C’était le tour du barbier, et c’était plus difficile ; il se réveillait, et s’aidait à peine. Mais, sans le consulter sur le voyage périlleux qu’il allait lui faire entreprendre, Piquillo le mit en route de la même manière que Juanita, se contentant de retenir de toutes ses forces ce fardeau, que son poids seul entraînait vers la terre par une force d’attraction toute naturelle.
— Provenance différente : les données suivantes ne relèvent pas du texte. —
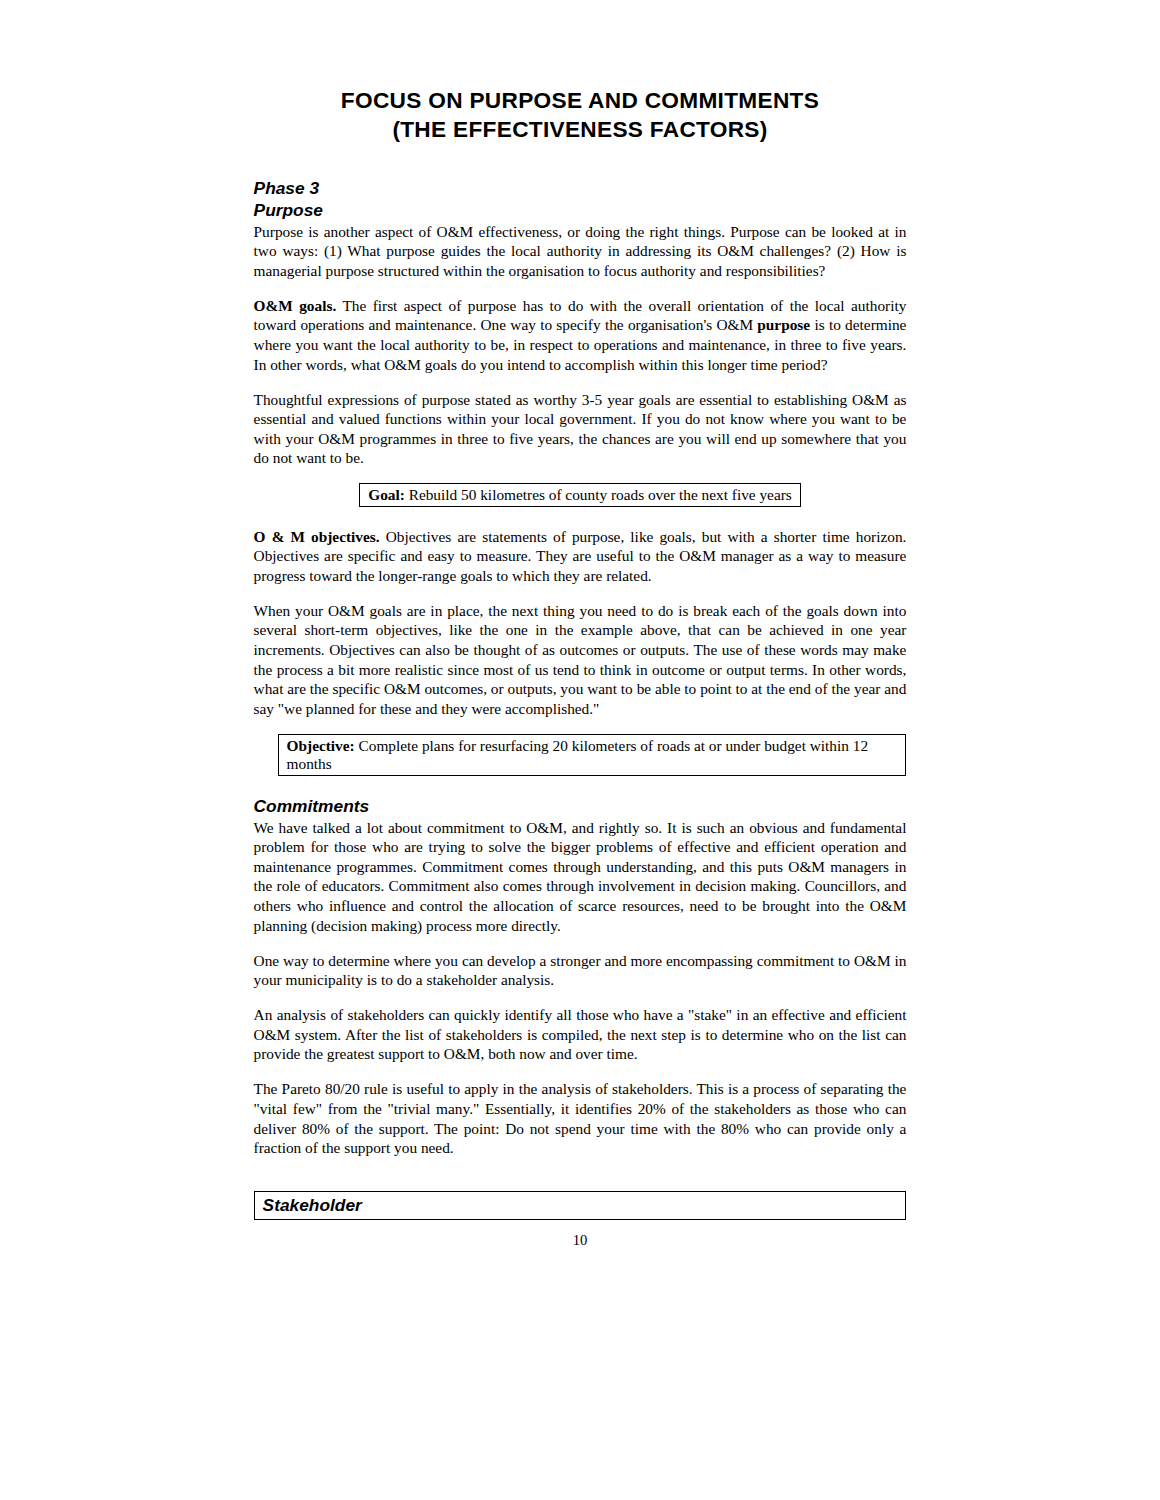FOCUS ON PURPOSE AND COMMITMENTS
(THE EFFECTIVENESS FACTORS)
Phase 3
Purpose
Purpose is another aspect of O&M effectiveness, or doing the right things. Purpose can be looked at in two ways: (1) What purpose guides the local authority in addressing its O&M challenges? (2) How is managerial purpose structured within the organisation to focus authority and responsibilities?
O&M goals. The first aspect of purpose has to do with the overall orientation of the local authority toward operations and maintenance. One way to specify the organisation's O&M purpose is to determine where you want the local authority to be, in respect to operations and maintenance, in three to five years. In other words, what O&M goals do you intend to accomplish within this longer time period?
Thoughtful expressions of purpose stated as worthy 3-5 year goals are essential to establishing O&M as essential and valued functions within your local government. If you do not know where you want to be with your O&M programmes in three to five years, the chances are you will end up somewhere that you do not want to be.
Goal: Rebuild 50 kilometres of county roads over the next five years
O & M objectives. Objectives are statements of purpose, like goals, but with a shorter time horizon. Objectives are specific and easy to measure. They are useful to the O&M manager as a way to measure progress toward the longer-range goals to which they are related.
When your O&M goals are in place, the next thing you need to do is break each of the goals down into several short-term objectives, like the one in the example above, that can be achieved in one year increments. Objectives can also be thought of as outcomes or outputs. The use of these words may make the process a bit more realistic since most of us tend to think in outcome or output terms. In other words, what are the specific O&M outcomes, or outputs, you want to be able to point to at the end of the year and say "we planned for these and they were accomplished."
Objective: Complete plans for resurfacing 20 kilometers of roads at or under budget within 12 months
Commitments
We have talked a lot about commitment to O&M, and rightly so. It is such an obvious and fundamental problem for those who are trying to solve the bigger problems of effective and efficient operation and maintenance programmes. Commitment comes through understanding, and this puts O&M managers in the role of educators. Commitment also comes through involvement in decision making. Councillors, and others who influence and control the allocation of scarce resources, need to be brought into the O&M planning (decision making) process more directly.
One way to determine where you can develop a stronger and more encompassing commitment to O&M in your municipality is to do a stakeholder analysis.
An analysis of stakeholders can quickly identify all those who have a "stake" in an effective and efficient O&M system. After the list of stakeholders is compiled, the next step is to determine who on the list can provide the greatest support to O&M, both now and over time.
The Pareto 80/20 rule is useful to apply in the analysis of stakeholders. This is a process of separating the "vital few" from the "trivial many." Essentially, it identifies 20% of the stakeholders as those who can deliver 80% of the support. The point: Do not spend your time with the 80% who can provide only a fraction of the support you need.
Stakeholder
10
Il entendit un choc assez pesant : c’était le barbier qui arrivait à sa destination sans avaries ; et la corde, détachée par Juanita, remonta de nouveau. Cette fois et se voyant seul à opérer sa descente, Piquillo attacha fortement à une poutre du grenier un bout de la corde, et se lança intrépidement dans les airs, en se laissant glisser jusqu’à terre.